**CONSIGNE**: Recopiez mot pour mot le passage de l'extrait ci-dessous sur le narrateur et Vereker, en commençant par « 26La réponse de » et en allant jusqu'à « Vereker (James 578). ».

**EXTRAIT DE PAGE**:
────────────────

26La réponse de Vereker ne signifie peut-être pas qu’il s’est trompé de lettre de l’alphabet, mais de sens du mot lettre ; car c’est bien de la lettre au sens d’écrit qu’il s’agit ici, rappelant l’épithète « a man of letters » renvoyant à la fois au narrateur à et à Vereker (James 578).

27Le narrateur se défait peu à peu de Vereker et de son œuvre, vexé de ne pas posséder de connaissance à leur sujet, de ne pouvoir rien en dire : « I had no knowledge – nobody had any. It was humiliating, but I could bear it – they only annoyed me now » (James 583). C’est ainsi le savoir qui est en jeu. S’il n’a nulle connaissance, comme il le comprend enfin, c’est parce que la littérature n’est pas un objet de connaissance comme les autres. Il fait donc aveu d’échec tout en reconnaissant la raison de son échec : « I had no knowledge – nobody had – ». Revenu de ses belles illusions sur l’honneur soi-disant attaché à sa tâche de critique, revenu de la fierté qu’il tirait de cette tâche, le critique ne peut que s’en prendre à son « bourreau », le romancier qui s’est joué de lui. Il transmet alors cette nouvelle « connaissance » empreinte d’amertume à Corvick qui, plus que jamais absorbé par sa quête, n’a pas encore compris : « it fell in so completely with the sense he had had from the first that there was more in Vereker than met the eye. When I remarked that the eye seemed what the printed page had been expressly invented to meet, he immediately accused me of being spiteful because I had been foiled » (James 583-584). Le narrateur ne peut transmettre sa connaissance que dans le déni et le rejet apparent de ce qui l’a tant déçu. La conviction de Corvick qu’il y a quelque chose à comprendre n’est là que pour nourrir sa vanité de critique : « It isn’t for the vulgar – it isn’t for the vulgar ! » (James 584) répète-t-il.

────────────────

**DONNÉES ENREGISTRÉES**:
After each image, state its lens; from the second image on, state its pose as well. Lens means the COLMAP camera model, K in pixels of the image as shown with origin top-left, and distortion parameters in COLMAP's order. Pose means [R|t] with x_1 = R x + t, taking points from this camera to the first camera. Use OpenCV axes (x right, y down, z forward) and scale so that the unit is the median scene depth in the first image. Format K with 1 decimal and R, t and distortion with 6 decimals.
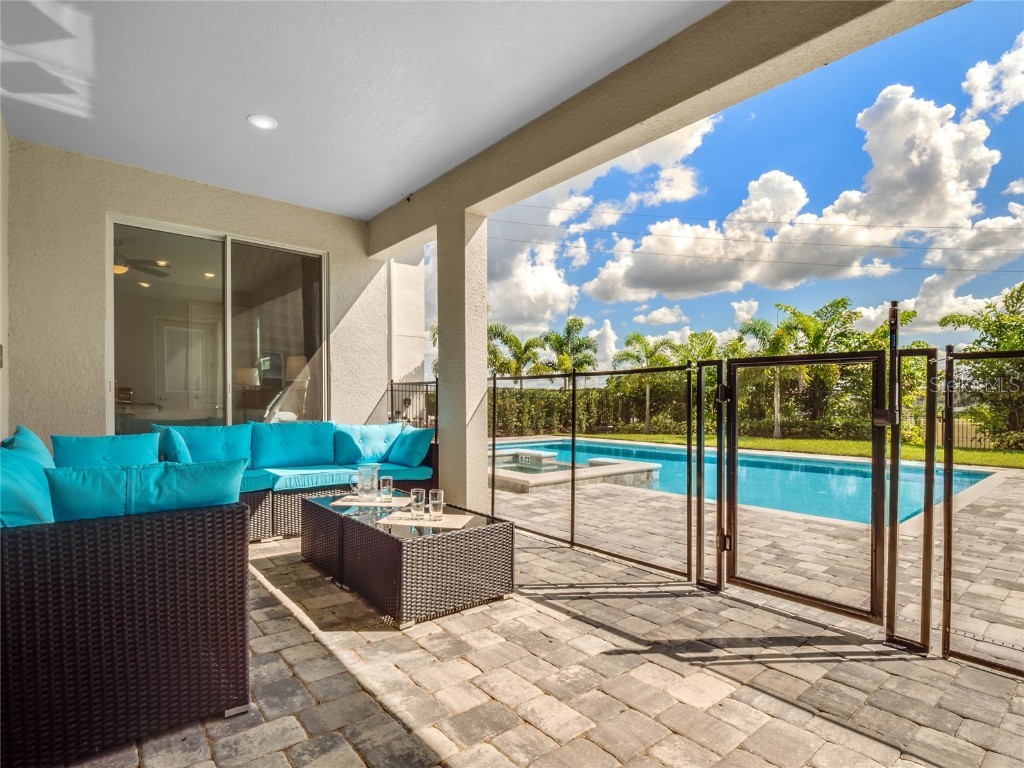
lens RADIAL K [[523.3, 0, 510.5], [0, 523.3, 400.8], [0, 0, 1]] dist [0.000260, 0.000125]
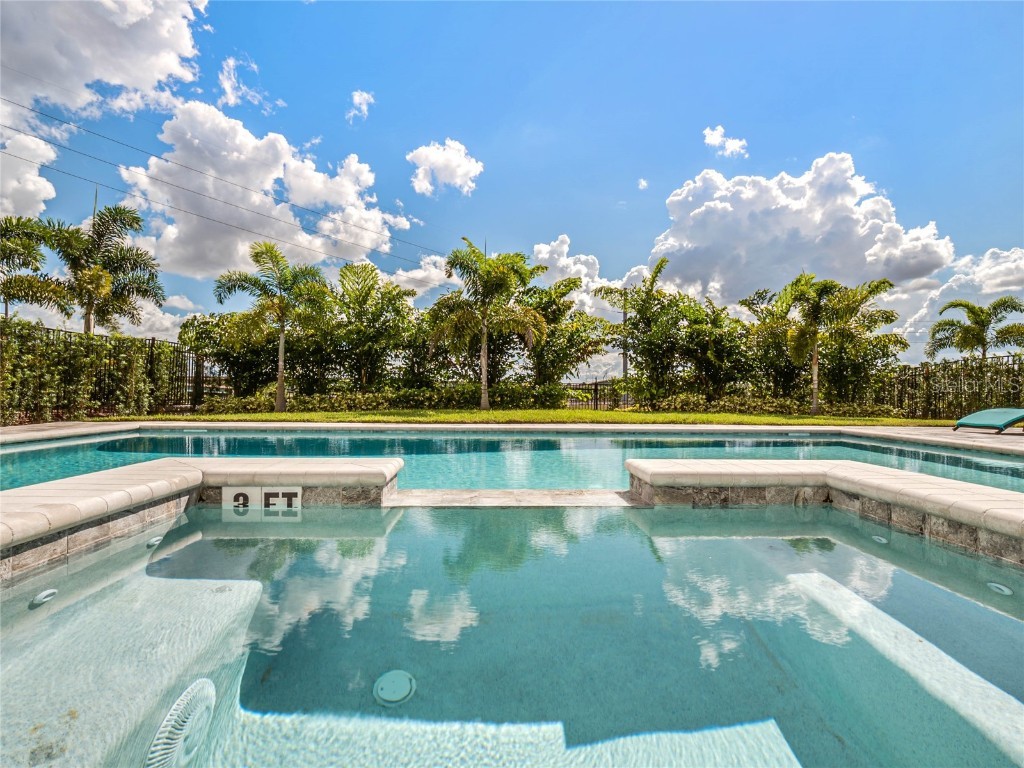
lens RADIAL K [[498.5, 0, 512.0], [0, 498.5, 384.0], [0, 0, 1]] dist [-0.001549, -0.000322]
pose [[0.610518, 0.015511, 0.791850, -0.038134], [-0.008862, 0.999879, -0.012754, 0.034510], [-0.791953, 0.000769, 0.610582, 0.427041]]
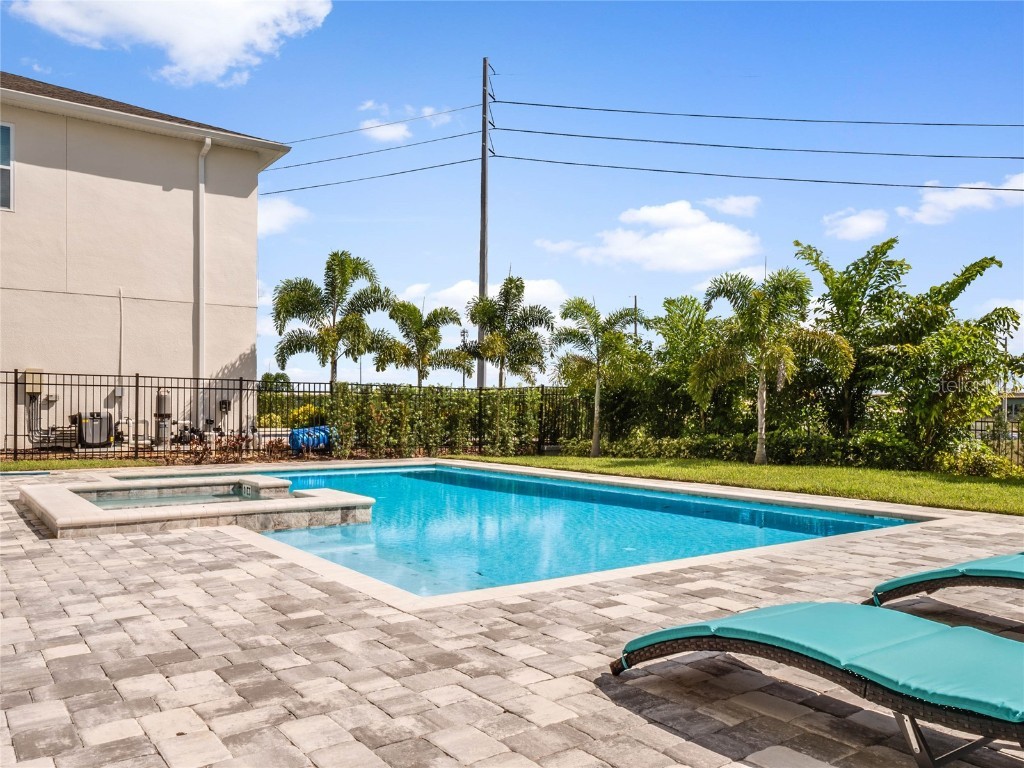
lens RADIAL K [[804.8, 0, 512.1], [0, 804.8, 416.1], [0, 0, 1]] dist [0.003730, 0.002991]
pose [[0.997991, 0.004044, -0.063232, 0.225874], [-0.003517, 0.999958, 0.008447, 0.005685], [0.063263, -0.008208, 0.997963, 0.017497]]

────────────────

**RÉSULTAT CI-DESSOUS**:
26La réponse de Vereker ne signifie peut-être pas qu’il s’est trompé de lettre de l’alphabet, mais de sens du mot lettre ; car c’est bien de la lettre au sens d’écrit qu’il s’agit ici, rappelant l’épithète « a man of letters » renvoyant à la fois au narrateur à et à Vereker (James 578).